§ SUPPLIED TEXT:
◇ ◇ ◇ ◇ ◇
I almost didn’t make it through typing the title of this article, because I got distracted by “I like my women like I like my five minute fudge” jokes. If you’re laughing as hard as I am, congratulations, you’re an insensitive asshole! As such, you likely effed up on this whole Christmas thing and have a day to come up with something thoughtful that doesn’t involve mall fistfights and empty bank accounts. Even if you aren’t, it stands to reason that there are a lot of you in this situation. What if I told you you could make exceptionally thoughtful, super impressive delicious homemade fudge from two ingredients in five minutes? While drinking a beer?! This, dear friends, is a completely plausible Christmas miracle. Five minute fudge is even darker and sweeter and easier than… Well, easier than staying focused, anyhow.
Five Minute Fudge: Cheap, Fast, and Easy – Because Even Finished Men Need to Fudge It
That picture up above shows everything you need, and is actually the overachiever’s version. The absolute essentials are:
- semi sweet baking chocolate. Make sure that you get semi sweet, or else your teeth will rot out of your head before it’s even finished setting. In general, the beauty of this recipe is that you don’t need to measure, ever. Whatever size the standard package is, roll with that.
◇ ◇ ◇ ◇ ◇
Stored data entries
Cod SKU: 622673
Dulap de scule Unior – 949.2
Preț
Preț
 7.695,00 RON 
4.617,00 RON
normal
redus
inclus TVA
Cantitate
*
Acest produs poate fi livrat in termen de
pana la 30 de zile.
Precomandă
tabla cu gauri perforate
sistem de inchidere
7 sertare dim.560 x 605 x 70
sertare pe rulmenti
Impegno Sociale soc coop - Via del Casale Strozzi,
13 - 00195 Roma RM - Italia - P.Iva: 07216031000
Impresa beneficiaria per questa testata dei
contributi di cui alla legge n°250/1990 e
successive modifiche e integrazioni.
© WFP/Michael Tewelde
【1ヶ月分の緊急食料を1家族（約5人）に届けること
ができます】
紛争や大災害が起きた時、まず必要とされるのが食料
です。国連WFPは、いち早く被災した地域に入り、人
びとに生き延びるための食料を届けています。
◇ ◇ ◇ ◇ ◇
§ REQUIRED ACTION 1: What type of baking chocolate does the fudge article say to buy?
§ REQUIRED ACTION 2: Please copy out the stretch of entries from their first line through the line containing "sertare pe rulmenti", including that line, word for word.
The entries have no connection to the fudge article.

§ FINAL ANSWER 1: Semi sweet baking chocolate.

§ FINAL ANSWER 2:
Cod SKU: 622673
Dulap de scule Unior – 949.2
Preț
Preț
 7.695,00 RON 
4.617,00 RON
normal
redus
inclus TVA
Cantitate
*
Acest produs poate fi livrat in termen de
pana la 30 de zile.
Precomandă
tabla cu gauri perforate
sistem de inchidere
7 sertare dim.560 x 605 x 70
sertare pe rulmenti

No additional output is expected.